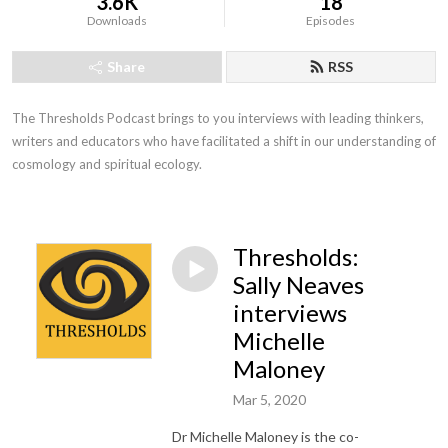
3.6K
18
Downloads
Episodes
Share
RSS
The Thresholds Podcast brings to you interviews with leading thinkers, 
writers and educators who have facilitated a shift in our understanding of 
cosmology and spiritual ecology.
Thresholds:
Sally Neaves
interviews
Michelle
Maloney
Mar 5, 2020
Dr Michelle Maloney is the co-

▸ EXERCISE DIRECTIONS
A word-for-word copy of all the records above is required, with the pictures left out.

▸ RESULT FOR THIS TASK
3.6K
18
Downloads
Episodes
Share
RSS
The Thresholds Podcast brings to you interviews with leading thinkers, 
writers and educators who have facilitated a shift in our understanding of 
cosmology and spiritual ecology.
Thresholds:
Sally Neaves
interviews
Michelle
Maloney
Mar 5, 2020
Dr Michelle Maloney is the co-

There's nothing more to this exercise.